Nul ne sait d’où est vraiment venu le virus: d’un pangolin, d’un laboratoire de recherche virologique à Wuhan, d’une chauve-souris… Nul ne sait comment le juguler: confinement, dépistage, chloroquine, immunisation… Nul ne sait quand la pandémie finira: partie d’Asie, elle est passée au Moyen-Orient, puis à l’Europe, aux USA, à l’Amérique latine et à l’Afrique bientôt. Mais une chose est sûre, sûre et certaine, tout le monde est d’accord, c’est que rien ne sera plus comme avant!

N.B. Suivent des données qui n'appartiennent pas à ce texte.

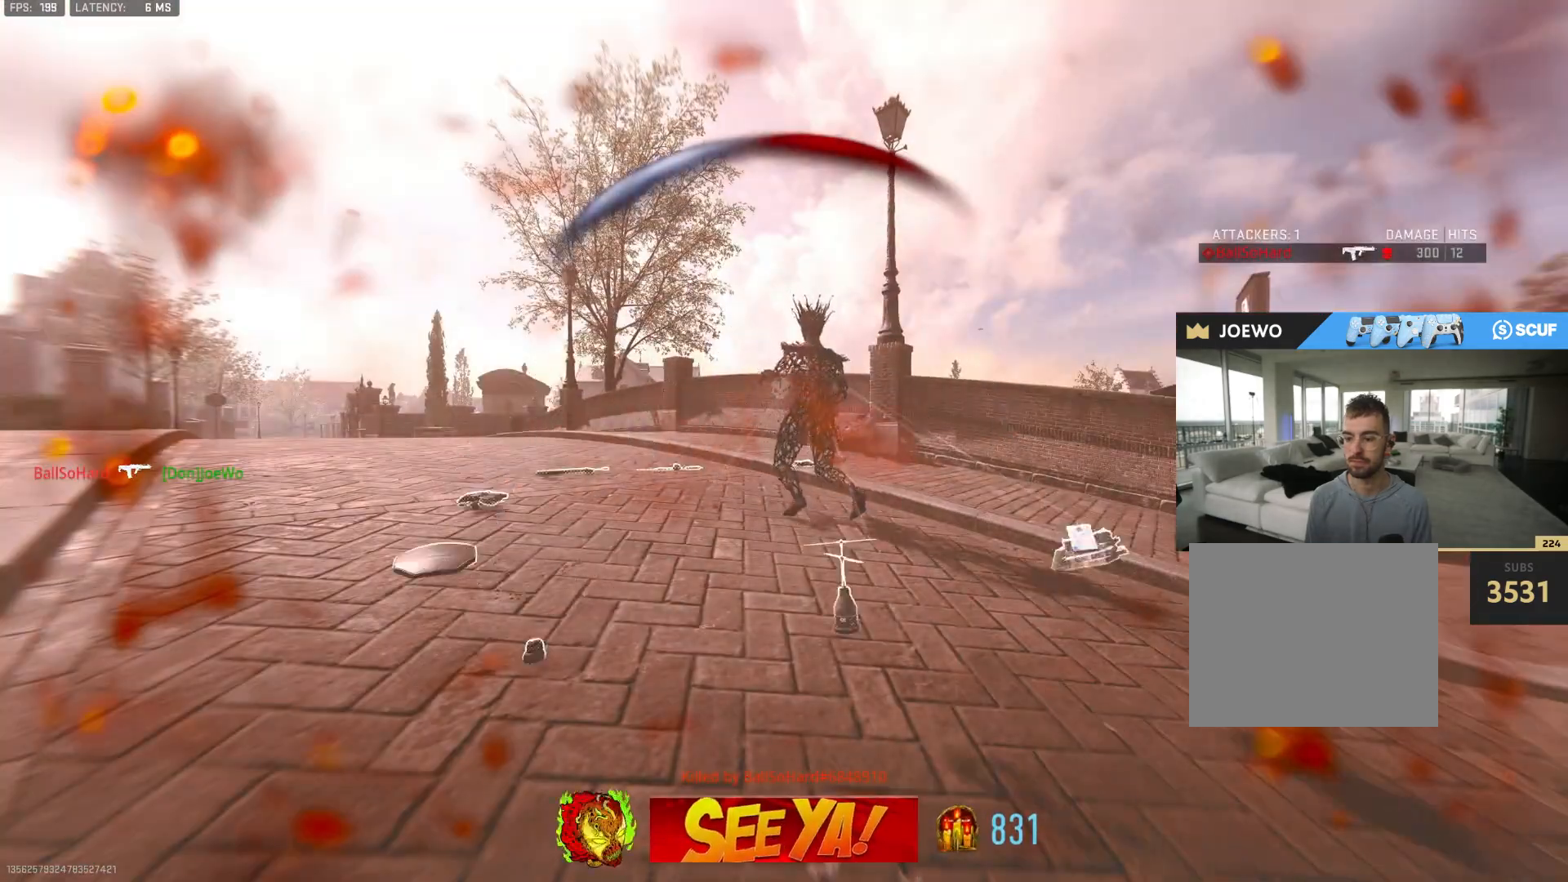
{"dt_ms": 500, "buttons": [], "left_stick": "up-left", "right_stick": "center", "events": []}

Ainsi, les écologistes se félicitent que la folle mobilité d’autrefois soit définitivement enterrée. Les anticapitalistes affirment que ce système tant honni est enfin mort. Les ennemis de la mondialisation prédisent que les échanges internationaux ont vécu, et les délocalisations avec. Les protectionnistes prophétisent que les frontières seront durablement rétablies, et les souverainistes que les Etats retrouveront leurs prérogatives. Les europhiles estiment que l’Union sortira renforcée de la crise, les europhobes qu’elle éclatera au contraire… Tous ceux qui trouvent que le monde va mal et rêvent de révolution la devinent à nos portes, prenant leurs désirs pour des réalités. Ce que les voies complexes de la politique ne leur ont pas permis d’obtenir serait ainsi à portée de main au gré d’une pandémie désorganisatrice et salutaire.

Le retour à la normale

Quelle erreur! Au lieu de marteler des prévisions que chacun espère auto-réalisatrices, il serait plus utile de se préparer à redresser une situation qui promet d’être difficile à court et moyen terme. Car il est tout aussi possible, voire probable, que le retour à la normale soit l’occasion d’ajustements mais pas de changements profonds. Sans doute les entreprises chercheront à mieux assurer leur approvisionnement, sans doute les systèmes de santé se réorganiseront utilement, sans doute les Etats réfléchiront à une certaine indépendance pour les produits stratégiques… Mais, tout cela ne représente pas un changement de paradigme économique ou sociétal. D’ailleurs, après les grandes pandémies antérieures, le monde n’a pas changé du tout au tout. Chacun a pansé ses plaies, le choc a fini par être absorbé et tout a continué sur la lancée antérieure. On peut le déplorer, mais c’est ainsi.

Pour preuve, après le krach de 2008, qui a secoué le monde avec des conséquences financières et sociales, tout est revenu à la normale, as usual, disent les Anglo-Saxons. Bien sûr les banques sont mieux capitalisées qu’autrefois, elles se méfient des produits pourris, se renseignent sur leurs clients, dépensent un argent fou pour la compliance. Mais en réalité, on ne voit pas que le système financier mondial soit radicalement différent. Plus concentré et plus sûr sans doute, on s’y est employé.

Cela ne fonctionne encore pas si mal

A ce sujet, il est intéressant de constater que les Etats ont imposé aux grandes banques des tests de résistance, stress tests en anglais, pour évaluer leur capacité à absorber un événement important, un choc majeur. Malheureusement, ils n’ont pas envisagé de s’y soumettre eux-mêmes. Dommage car, l’eussent-ils fait qu’on n’en serait pas là aujourd’hui! Les hôpitaux publics en auraient eu bien besoin également, pour savoir s’ils étaient prêts à affronter une épidémie comme celle que nous vivons. Mais il est toujours plus facile d’imposer aux autres ce à quoi on répugne de se plier soi-même. La paille et la poutre, en quelque sorte.

Et encore, en Suisse, il semble que cela ne fonctionne encore pas si mal jusqu’ici, mais certains de nos voisins sont vraiment à la peine. Leurs finances publiques auraient, elles aussi, bien eu besoin d’une recapitalisation. Les promesses de milliards des Etats pour soutenir l’économie vont bon train, alors qu’ils sont endettés jusqu’au cou. Ce sont donc des milliards virtuels, dont l’encre n’est pas encore sèche. La Suisse a un avantage sur ses voisins: les milliards promis, elle les a! Cela lui permettra sans doute de s’en sortir mieux. Une prime à la vertu, en quelque sorte, qui sera peut-être décisive au sortir de la crise.